4. Check that the solutions are within the bounds you set. (I don't know if you added bounds because you actually want the bounds, or to make it go faster. If it's the latter, feel free to remove this step.)
5. Actually evaluate the candidates with the polynomial and find the smallest one.

Here's the code:

import numpy as np
from numpy.polynomial import Polynomial

def find_extrema(poly, bounds):
    deriv = poly.deriv()
    extrema = deriv.roots()
    # Filter out complex roots
    extrema = extrema[np.isreal(extrema)]
    # Get real part of root
    extrema = np.real(extrema)
    # Apply bounds check
    lb, ub = bounds
    extrema = extrema[(lb <= extrema) & (extrema <= ub)]
    return extrema

def find_minimum(poly, bounds):
    extrema = find_extrema(poly, bounds)
    # Note: initially I tried taking the 2nd derivative to filter out local maxima.
    # This ended up being slower than just evaluating the function.

    # Either bound could end up being the minimum. Check those too.
    extrema = np.concatenate((extrema, bounds))
    # Check every candidate by evaluating the polynomial at each possible minimum,
    # and picking the minimum.
    value_at_extrema = poly(extrema)
    minimum_index = np.argmin(value_at_extrema)
    return extrema[minimum_index]

# Warning: polynomial expects coeffients in the opposite order that you use.
poly = Polynomial([5,1,3,6,4]) 
print(find_minimum(poly, (-5, 5)))

This takes 162 microseconds on my computer, making it about 6x faster than the scipy.optimize solution. (The solution shown in the question takes 1.12 ms on my computer.)

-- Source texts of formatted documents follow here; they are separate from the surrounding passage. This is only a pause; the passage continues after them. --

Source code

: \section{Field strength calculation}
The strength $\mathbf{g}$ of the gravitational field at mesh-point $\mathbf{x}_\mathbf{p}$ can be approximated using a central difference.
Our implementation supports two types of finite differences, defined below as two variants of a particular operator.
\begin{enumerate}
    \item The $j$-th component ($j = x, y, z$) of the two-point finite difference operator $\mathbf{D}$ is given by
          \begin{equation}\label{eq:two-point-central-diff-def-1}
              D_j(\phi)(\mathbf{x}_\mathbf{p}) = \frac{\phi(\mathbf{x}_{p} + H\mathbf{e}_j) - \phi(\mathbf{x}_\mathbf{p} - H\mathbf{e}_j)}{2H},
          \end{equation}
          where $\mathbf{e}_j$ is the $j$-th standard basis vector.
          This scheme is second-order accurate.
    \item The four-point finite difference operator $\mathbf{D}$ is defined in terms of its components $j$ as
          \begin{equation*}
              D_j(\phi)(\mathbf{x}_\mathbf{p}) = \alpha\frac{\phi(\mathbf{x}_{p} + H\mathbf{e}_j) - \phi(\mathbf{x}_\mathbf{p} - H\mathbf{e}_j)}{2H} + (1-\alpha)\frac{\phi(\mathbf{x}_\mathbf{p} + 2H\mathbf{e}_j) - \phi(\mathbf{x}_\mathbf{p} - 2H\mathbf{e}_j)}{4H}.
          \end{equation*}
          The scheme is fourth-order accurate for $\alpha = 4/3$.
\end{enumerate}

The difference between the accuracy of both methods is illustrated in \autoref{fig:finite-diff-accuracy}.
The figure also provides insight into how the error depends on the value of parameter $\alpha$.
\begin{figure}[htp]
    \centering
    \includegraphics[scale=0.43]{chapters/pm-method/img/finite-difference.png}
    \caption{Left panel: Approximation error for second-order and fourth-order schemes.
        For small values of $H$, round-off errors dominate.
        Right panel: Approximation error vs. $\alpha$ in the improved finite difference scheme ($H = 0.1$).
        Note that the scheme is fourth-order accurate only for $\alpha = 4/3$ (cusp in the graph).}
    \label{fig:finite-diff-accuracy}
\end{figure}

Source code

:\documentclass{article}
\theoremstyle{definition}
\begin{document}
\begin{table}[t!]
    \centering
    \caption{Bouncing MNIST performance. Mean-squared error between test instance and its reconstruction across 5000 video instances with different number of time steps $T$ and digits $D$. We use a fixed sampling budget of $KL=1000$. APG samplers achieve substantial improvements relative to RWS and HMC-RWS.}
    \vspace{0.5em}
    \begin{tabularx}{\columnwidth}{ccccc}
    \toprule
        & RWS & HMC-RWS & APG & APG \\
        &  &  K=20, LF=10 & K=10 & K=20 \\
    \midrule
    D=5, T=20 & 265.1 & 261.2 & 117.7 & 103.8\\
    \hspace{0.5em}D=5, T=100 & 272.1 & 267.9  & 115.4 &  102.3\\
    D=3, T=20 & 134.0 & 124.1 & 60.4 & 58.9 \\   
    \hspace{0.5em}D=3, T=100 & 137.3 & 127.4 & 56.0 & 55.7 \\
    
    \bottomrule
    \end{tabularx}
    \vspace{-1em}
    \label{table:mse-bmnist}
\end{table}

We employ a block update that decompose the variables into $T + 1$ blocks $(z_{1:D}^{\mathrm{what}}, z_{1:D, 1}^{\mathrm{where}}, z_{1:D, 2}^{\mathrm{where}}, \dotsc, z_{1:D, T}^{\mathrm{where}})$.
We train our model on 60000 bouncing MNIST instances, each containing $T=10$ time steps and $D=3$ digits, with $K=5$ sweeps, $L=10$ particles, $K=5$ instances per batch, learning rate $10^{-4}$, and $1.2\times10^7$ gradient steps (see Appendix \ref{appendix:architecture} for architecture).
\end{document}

Edit: A faster alternative

Here's a faster approach. However, it abandons bounds checking, uses a deprecated API, and is generally harder to read.

p = np.poly1d([4,6,3,1,5])  # Note: polynomials are opposite order of before

def find_minimum2(poly):
    roots = np.real(np.roots(poly.deriv()))
    return roots[np.argmin(poly(roots))]

print(find_minimum2(p))

This clocks in at 110 microseconds, making it roughly 10x faster than the original.